_Arbeitsauftrag 1:_ Nenne alle Waren, die Atanas Simeonov laut dem Text über das Hochregallager in Geisenfeld früher auf seine Palette packte.
_Arbeitsauftrag 2:_ Zitiere aus dem Text über das Hochregallager in Geisenfeld genau den Abschnitt, der mit den Worten beginnt, die „Damit alles läuft, überwacht“ enthalten, und mit „zum Anlagenbediener weiterentwickelt.“ endet.

_Bereitgestellter Text:_

= = = = = = =

Vor kurzem fuhr Atanas Simeonov noch mit einem Flur-Fördergeräte durch die Regalreihen des Logistiklagers in Geisenfeld und packte Dosen, Wein oder Waschmittel auf seine Palette. Heute hat er statt Kartons einen Laptop in der Hand und steht vor einem der größten vollautomatischen Hochregallager für Lebensmittel in Deutschland. Das verfügt über 30 Meter hohe Regale, in denen bis zu 30.000 Paletten gelagert werden können. Rund 15 Regalbediengeräte räumen hier Palette um Palette ein und wieder aus. Ein Gerät schafft bis zu 50 Stück in der Stunde.  

Damit alles läuft, überwacht Atanas Simeonov die Arbeitsprozesse digital. Dafür hat er ein Schulungsprogramm absolviert und sich vom Kommissionierer zum Anlagenbediener weiterentwickelt.

= = = = = = =

_Verfügbare Daten:_
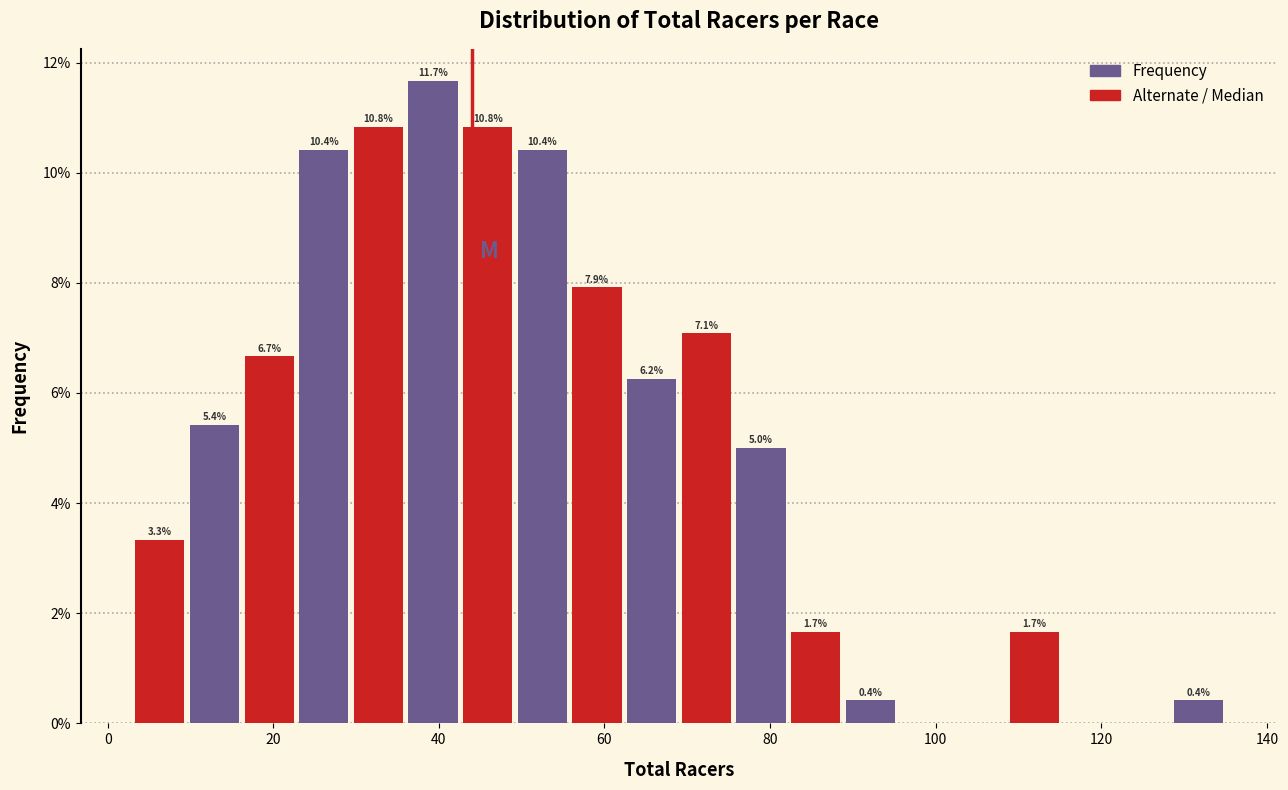

Around what value on the x-axis is the tallest bar? Give the approximate position of its centre, as read against the axis.

40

= = = = = = =

_Antwortfeld 1:_ Dosen, Wein, Waschmittel

_Antwortfeld 2:_
Damit alles läuft, überwacht Atanas Simeonov die Arbeitsprozesse digital. Dafür hat er ein Schulungsprogramm absolviert und sich vom Kommissionierer zum Anlagenbediener weiterentwickelt.